==== ENTRIES PROVIDED

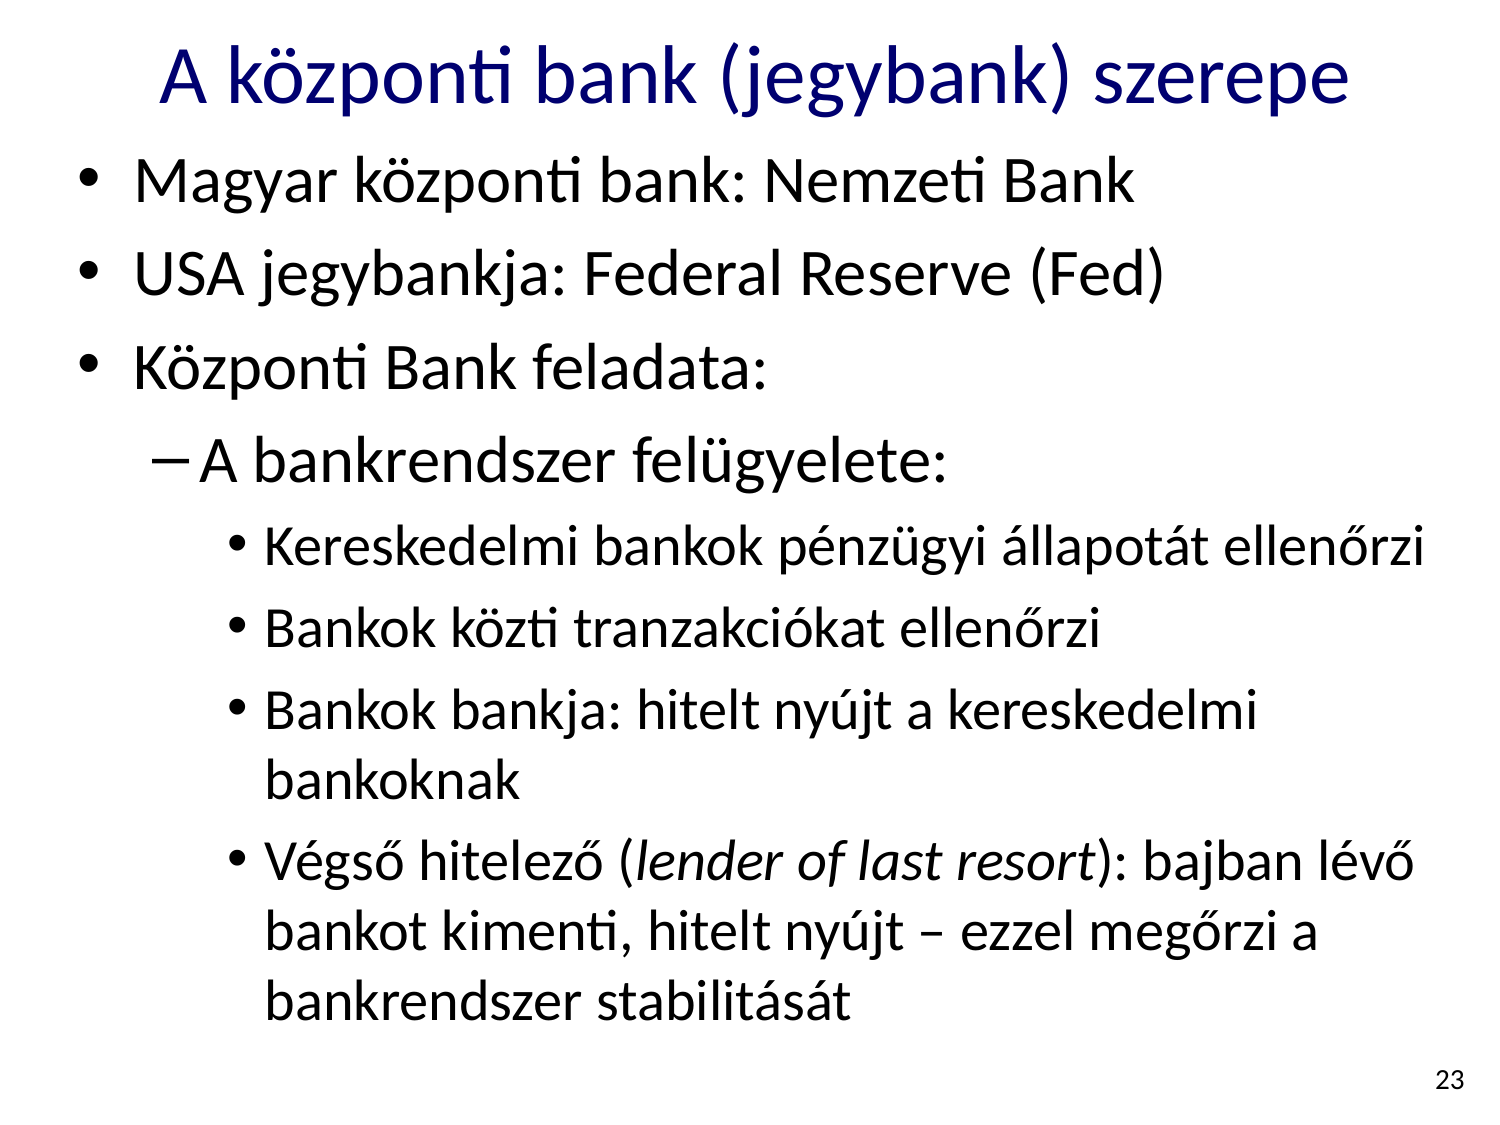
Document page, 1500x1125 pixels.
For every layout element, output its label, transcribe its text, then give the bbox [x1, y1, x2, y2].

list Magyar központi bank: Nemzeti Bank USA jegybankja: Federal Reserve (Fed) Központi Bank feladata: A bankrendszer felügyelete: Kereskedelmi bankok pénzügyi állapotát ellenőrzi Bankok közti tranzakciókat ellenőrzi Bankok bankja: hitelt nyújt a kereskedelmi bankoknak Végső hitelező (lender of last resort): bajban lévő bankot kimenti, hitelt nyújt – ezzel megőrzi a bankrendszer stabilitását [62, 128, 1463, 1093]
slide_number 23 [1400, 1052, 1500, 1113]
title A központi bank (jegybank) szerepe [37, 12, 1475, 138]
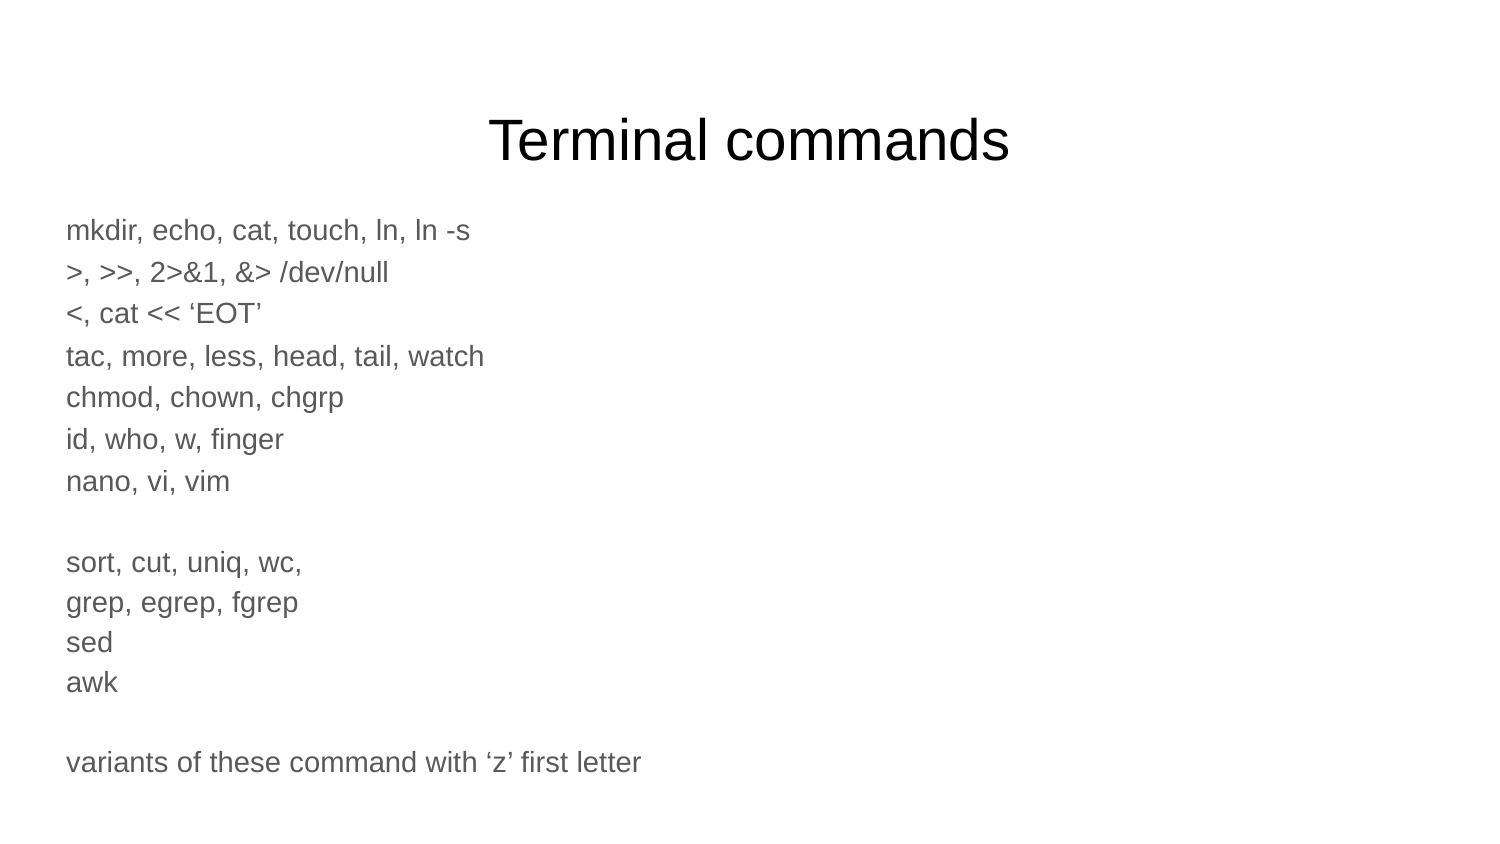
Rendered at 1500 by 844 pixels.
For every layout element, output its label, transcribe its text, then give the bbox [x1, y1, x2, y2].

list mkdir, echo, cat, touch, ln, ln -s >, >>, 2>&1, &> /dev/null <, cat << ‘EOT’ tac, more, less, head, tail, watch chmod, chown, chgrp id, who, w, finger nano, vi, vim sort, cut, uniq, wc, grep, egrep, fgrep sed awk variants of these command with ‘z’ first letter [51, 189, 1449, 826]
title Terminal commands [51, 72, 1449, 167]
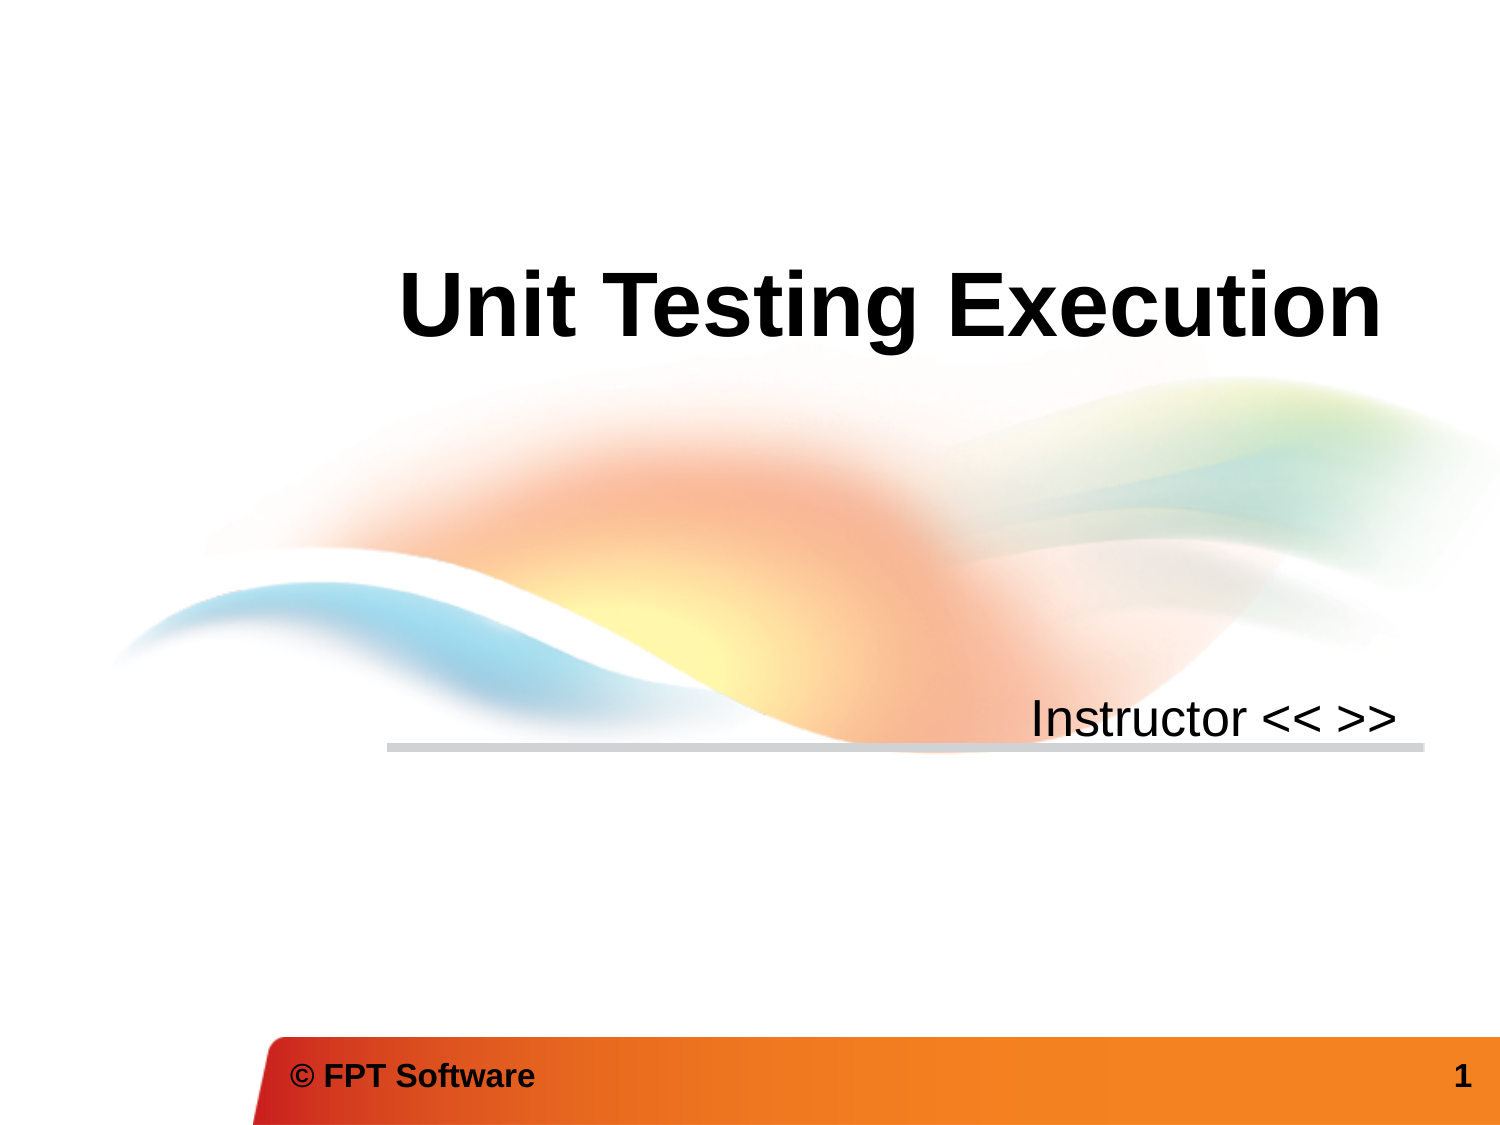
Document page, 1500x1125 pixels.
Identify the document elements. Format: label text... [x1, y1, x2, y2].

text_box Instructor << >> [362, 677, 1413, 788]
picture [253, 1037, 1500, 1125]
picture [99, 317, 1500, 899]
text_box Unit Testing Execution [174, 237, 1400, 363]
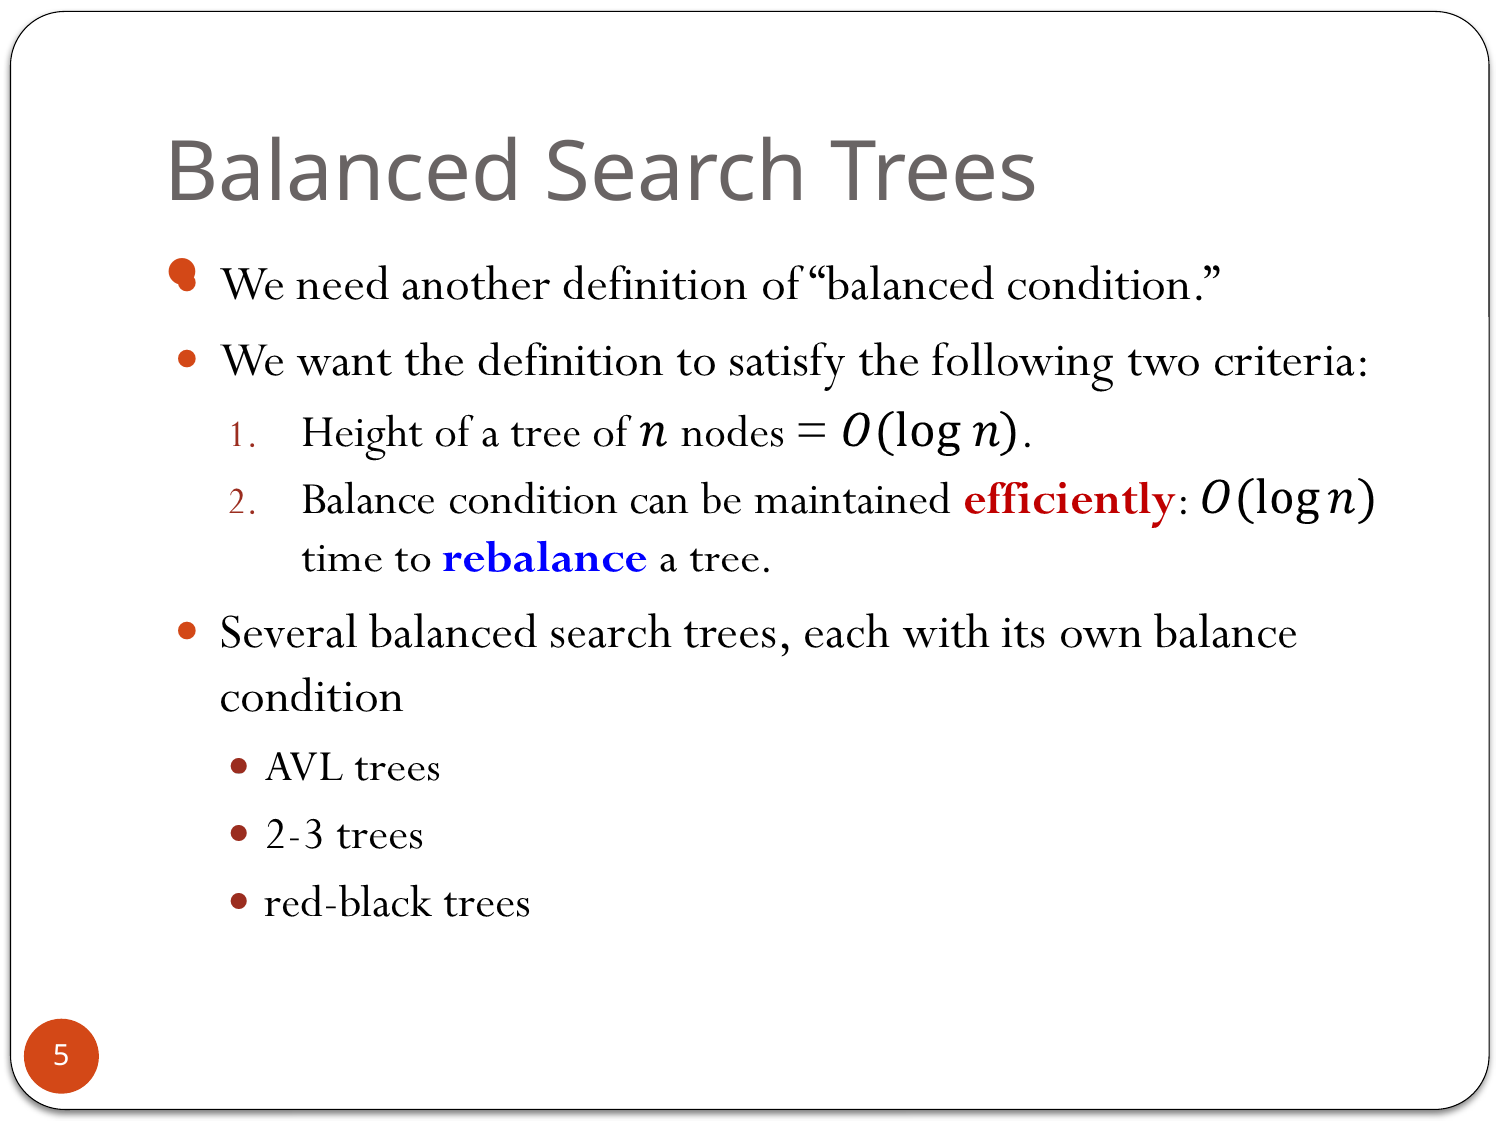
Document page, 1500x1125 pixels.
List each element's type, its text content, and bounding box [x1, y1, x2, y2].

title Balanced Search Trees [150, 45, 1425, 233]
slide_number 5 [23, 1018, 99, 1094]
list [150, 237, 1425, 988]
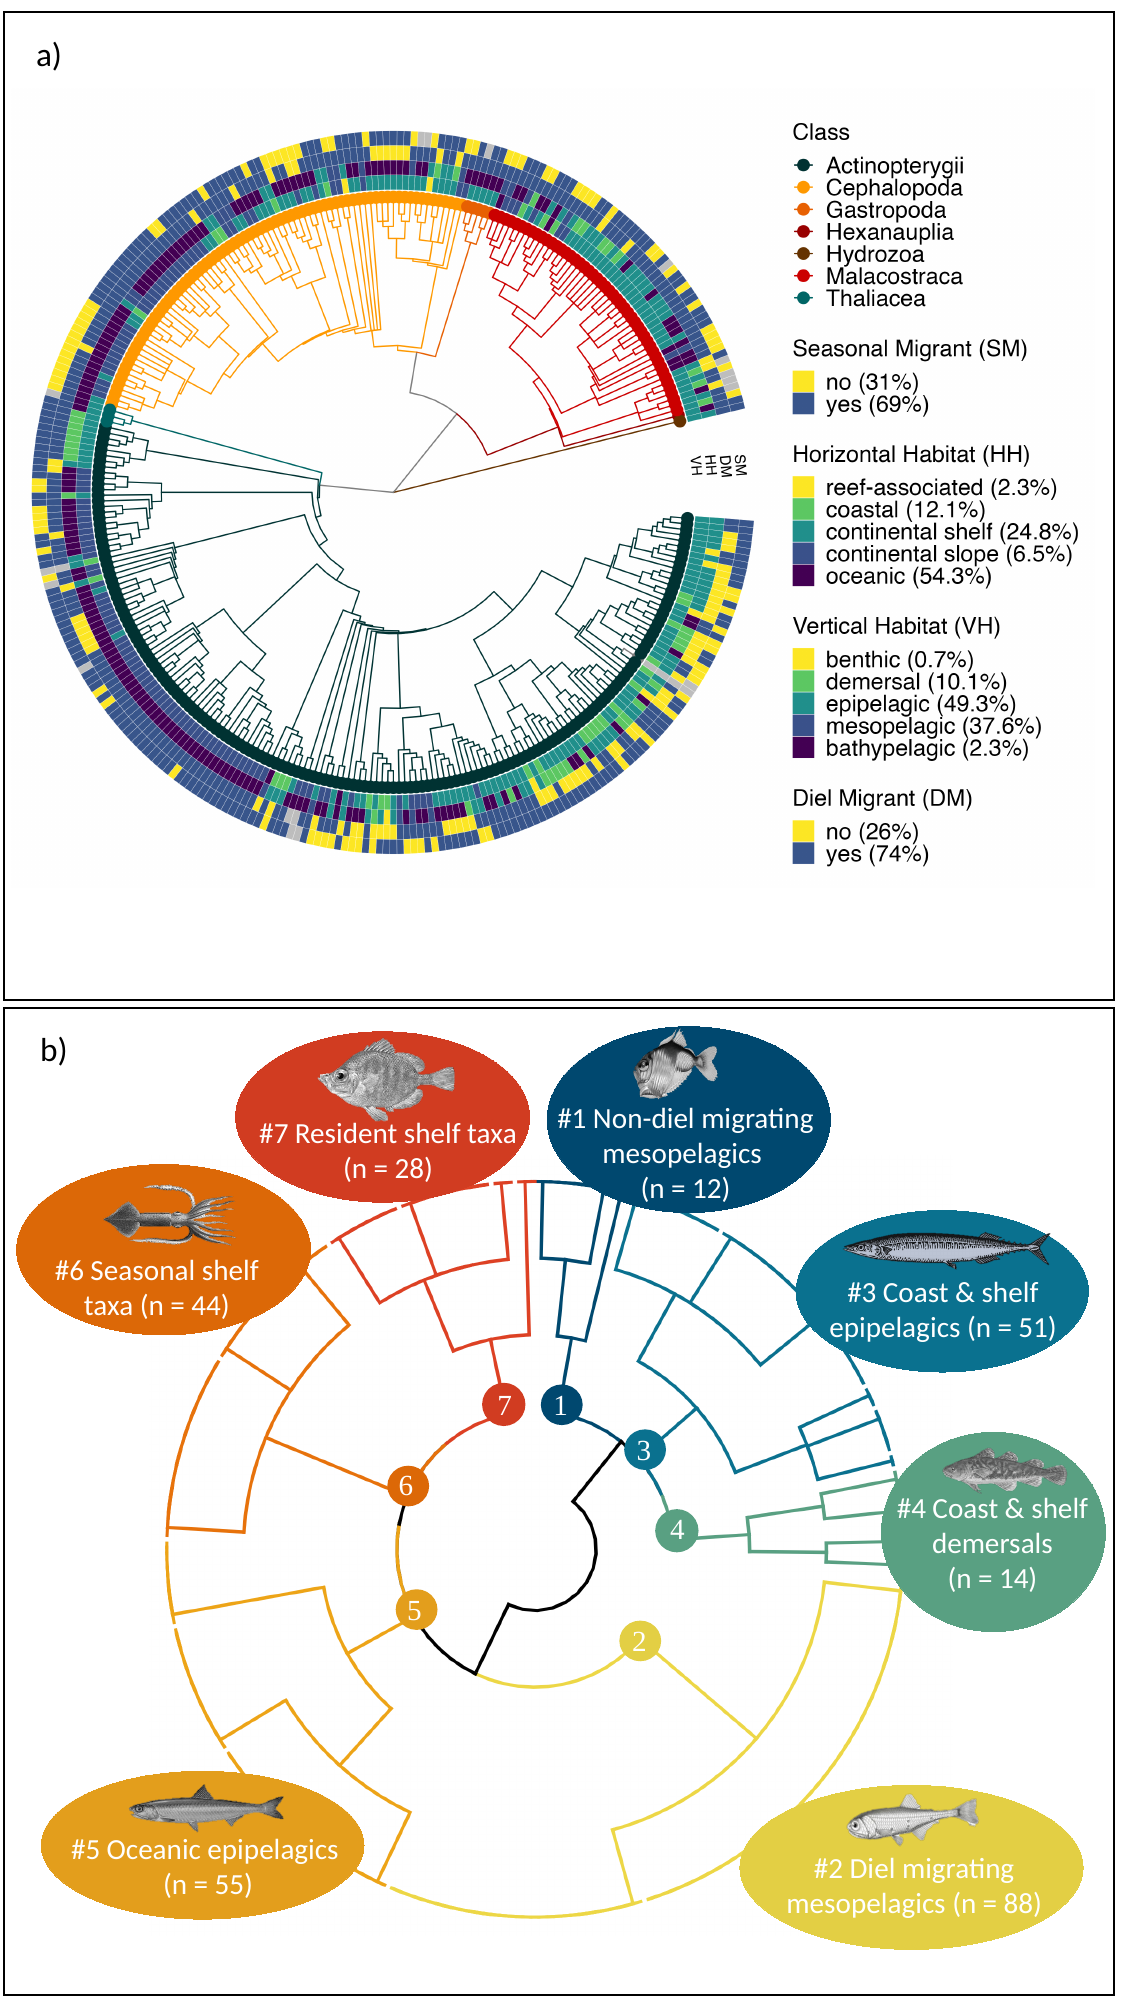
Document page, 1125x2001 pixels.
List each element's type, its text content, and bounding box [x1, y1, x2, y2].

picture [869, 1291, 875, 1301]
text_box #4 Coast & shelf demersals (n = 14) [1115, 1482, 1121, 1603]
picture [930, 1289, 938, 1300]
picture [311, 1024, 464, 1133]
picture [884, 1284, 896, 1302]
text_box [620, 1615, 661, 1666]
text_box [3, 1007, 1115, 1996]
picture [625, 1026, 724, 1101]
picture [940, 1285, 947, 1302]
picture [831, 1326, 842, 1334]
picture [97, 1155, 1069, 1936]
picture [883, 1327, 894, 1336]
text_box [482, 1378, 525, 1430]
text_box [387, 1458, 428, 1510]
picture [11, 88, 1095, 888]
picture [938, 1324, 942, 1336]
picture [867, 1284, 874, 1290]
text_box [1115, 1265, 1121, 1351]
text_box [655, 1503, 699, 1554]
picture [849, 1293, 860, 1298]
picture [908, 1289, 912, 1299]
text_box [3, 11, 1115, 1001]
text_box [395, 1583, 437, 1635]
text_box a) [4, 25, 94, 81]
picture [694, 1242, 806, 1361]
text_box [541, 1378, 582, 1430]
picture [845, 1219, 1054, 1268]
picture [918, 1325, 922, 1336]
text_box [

========

Copy each line exactly, beginning at the one with "text_box [387, 1458, 428, 1510]" and stopping after the last line of the entries. Include nothing else.

### OUTPUT
text_box [387, 1458, 428, 1510]
picture [11, 88, 1095, 888]
picture [938, 1324, 942, 1336]
picture [867, 1284, 874, 1290]
text_box [1115, 1265, 1121, 1351]
text_box [655, 1503, 699, 1554]
picture [849, 1293, 860, 1298]
picture [908, 1289, 912, 1299]
text_box [3, 11, 1115, 1001]
text_box [395, 1583, 437, 1635]
text_box a) [4, 25, 94, 81]
picture [694, 1242, 806, 1361]
text_box [541, 1378, 582, 1430]
picture [845, 1219, 1054, 1268]
picture [918, 1325, 922, 1336]
text_box [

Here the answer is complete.